Financial Reporting Alert 07-10: SEC Extends the Use of the Simplified Method in SAB 107 Under Certain Circumstances
December 27, 2007
Under Financial Accounting Standards Board (FASB) Statement No. 123(R), Share-Based Payment, the term that an option is expected to be outstanding is a key factor in measuring its fair value and the related compensation cost. Question 6 of Section D.2 of SAB Topic 141 sets forth the “simplified” method of estimating the expected term of "plain vanilla" share options, but is due to expire on December 31, 2007. Last week, the Securities and Exchange Commission (SEC) staff issued SAB 110, which permits entities, under certain circumstances, to continue to use the simplified method.

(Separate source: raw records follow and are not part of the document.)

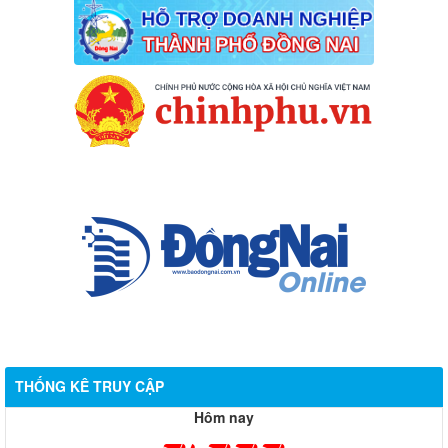
THỐNG KÊ TRUY CẬP
Hôm nay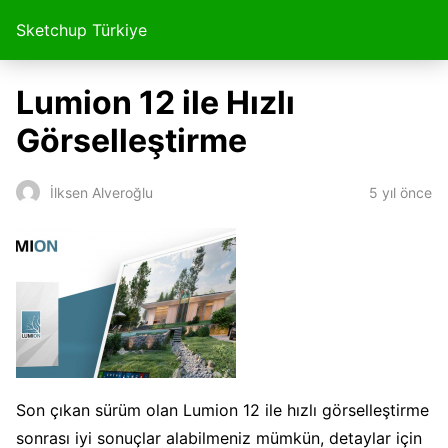
Sketchup Türkiye
Lumion 12 ile Hızlı
Görselleştirme
5 yıl önce
İlksen Alveroğlu
Son çıkan sürüm olan Lumion 12 ile hızlı görselleştirme
sonrası iyi sonuçlar alabilmeniz mümkün, detaylar için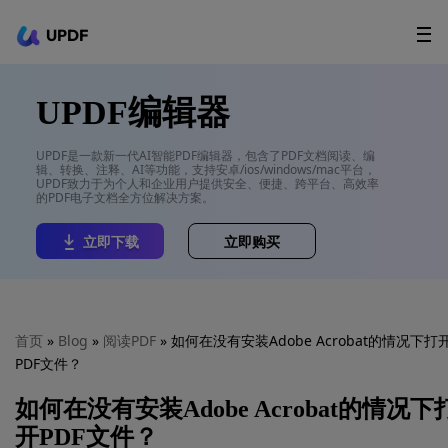
UPDF
立即下载
AI Agents
在线 PDF
UPDF编辑器
政企采购
UPDF是一款新一代AI智能PDF编辑器，包含了PDF文档阅读、编
辑、转换、注释、AI等功能，支持安卓/ios/windows/mac平台，
用户指南
UPDF致力于为个人和企业用户提供安全、便捷、跨平台、高效率
的PDF电子文档全方位解决方案。
升级会员
立即下载
立即购买
首页
»
Blog
»
阅读PDF
» 如何在没有安装Adobe Acrobat的情况下打
PDF文件？
如何在没有安装Adobe Acrobat的情况下
开PDF文件？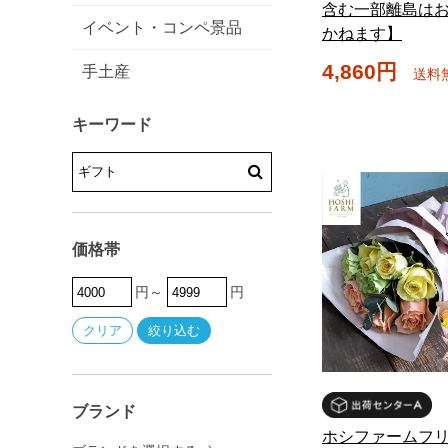
含む一部離島は
イベント・コンペ景品
かねます】
4,860円
手土産
送料
キーワード
価格帯
円～
円
ブランド
ホシファームフ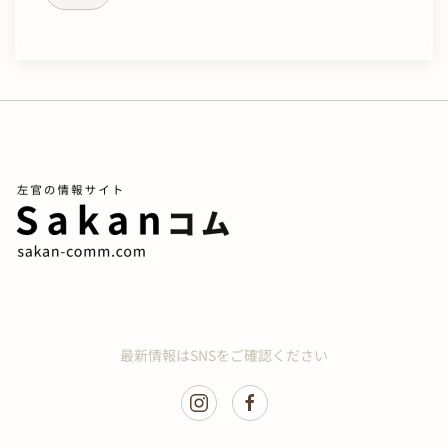
最新情報はSNSをご確認ください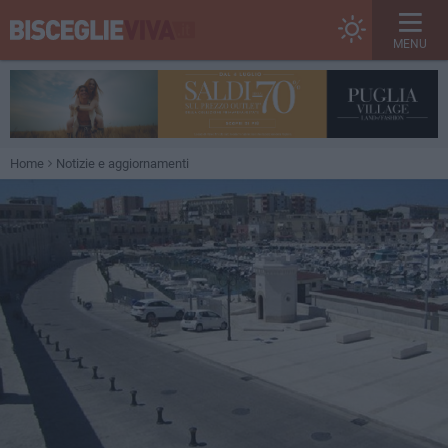
MENU
Home
Notizie e aggiornamenti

SAB 110 amends and replaces Question 6 of Section D.2 of SAB Topic 14.
|Editor's Note: To meet the definition of "plain vanilla," and therefore allow an entity to use the simplified method, the entity's share options must have only the basic characteristics of a share-based payment award detailed in Section D.2 of SAB Topic 14.|
There are no hard-and-fast rules in SAB 110’s revisions to SAB Topic 14; a company may use the simplified method if it concludes that it is not reasonable to base its estimate of expected term on its historical share option exercise experience. Previously, under SAB Topic 14, a company could avail itself of the simplified method’s safe harbor regardless of whether the company had enough information to make a more refined estimate of expected term.
Further, in SAB 110, the SEC staff gives the following examples of situations in which it may be appropriate to use the simplified method:
- “A company does not have sufficient historical exercise data to provide a reasonable basis upon which to estimate expected term due to the limited period of time its equity shares have been publicly traded.
- A company significantly changes the terms of its share option grants or the types of employees that receive share option grants such that its historical exercise data may no longer provide a reasonable basis upon which to estimate expected term.
- A company has or expects to have significant structural changes in its business such that its historical exercise data may no longer provide a reasonable basis upon which to estimate expected term.”
The staff also acknowledged that a company may use the simplified method for some, but not all, of its employee share option grants. That is, the staff will accept the use of the simplified method for grants for which a company does not have sufficient historical exercise data. The staff also indicated that it will not object to the use of the simplified method in the periods before a company becomes public.
Finally, a company that uses the simplified method should disclose the following information in the notes to its financial statements:
- The fact that the simplified method was used
- The reason why this method was used
- The types of share option grants for which the simplified method was used, if it was not used for all share option grants
- The period(s) for which the simplified method was used, if it was not used in all periods presented.
While SAB 110 does not include an expiration date for the use of the simplified method, companies should be aware that the staff believes that more detailed external information about exercise behavior will, over time, become readily available. Therefore, the staff does not expect the simplified method to be used for share option grants when more relevant detailed information becomes widely available.
1 SAB Topic 14, “Share-Based Payment,” added by SEC Staff Accounting Bulletin No. 107.